*Exercise requirements:*
All the lines below should appear again unchanged, though their pictures should not.

*Material for this exercise:*

_ _ _ _ _ _ _

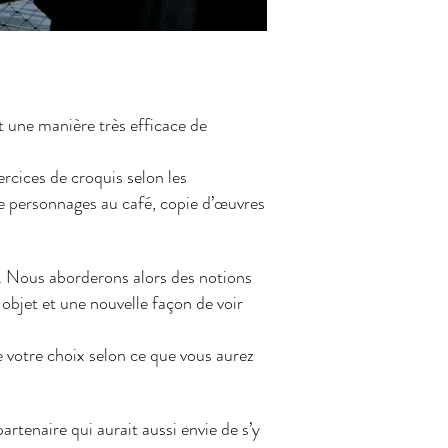
t une manière très efficace de
rcices de croquis selon les
 de personnages au café, copie d’œuvres
s. Nous aborderons alors des notions
 objet et une nouvelle façon de voir
e votre choix selon ce que vous aurez
artenaire qui aurait aussi envie de s’y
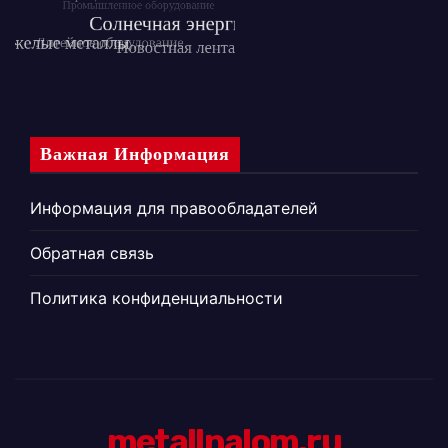
Важная Информация
Информация для правообладателей
Обратная связь
Политика конфиденциальности
metallnalom.ru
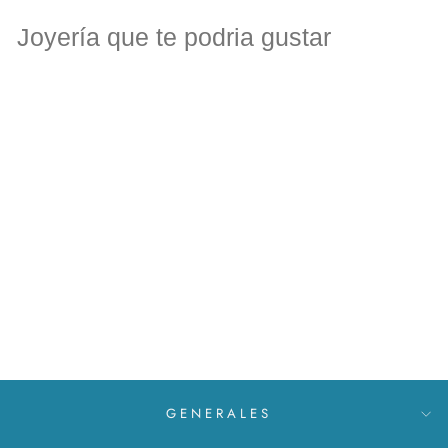
Joyería que te podria gustar
Pulsera de hilo con ojo
turco biselado en plata
MXN $ 499
GENERALES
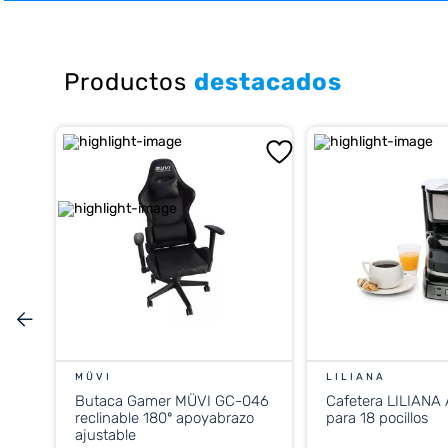
10
.
cocina
Productos
destacados
MÜVI
LILIANA
Butaca Gamer MÜVI GC-046
Cafetera LILIANA
reclinable 180º apoyabrazo
para 18 pocillos
ajustable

_ _ _ _ _ _ _

*Your response:*
t une manière très efficace de
rcices de croquis selon les
 de personnages au café, copie d’œuvres
s. Nous aborderons alors des notions
 objet et une nouvelle façon de voir
e votre choix selon ce que vous aurez
artenaire qui aurait aussi envie de s’y
Важная Информация
Информация для правообладателей
Обратная связь
Политика конфиденциальности
metallnalom.ru
Joyería que te podria gustar
Pulsera de hilo con ojo
turco biselado en plata
MXN $ 499
GENERALES
10
.
cocina
Productos
destacados
MÜVI
LILIANA
Butaca Gamer MÜVI GC-046
Cafetera LILIANA
reclinable 180º apoyabrazo
para 18 pocillos
ajustable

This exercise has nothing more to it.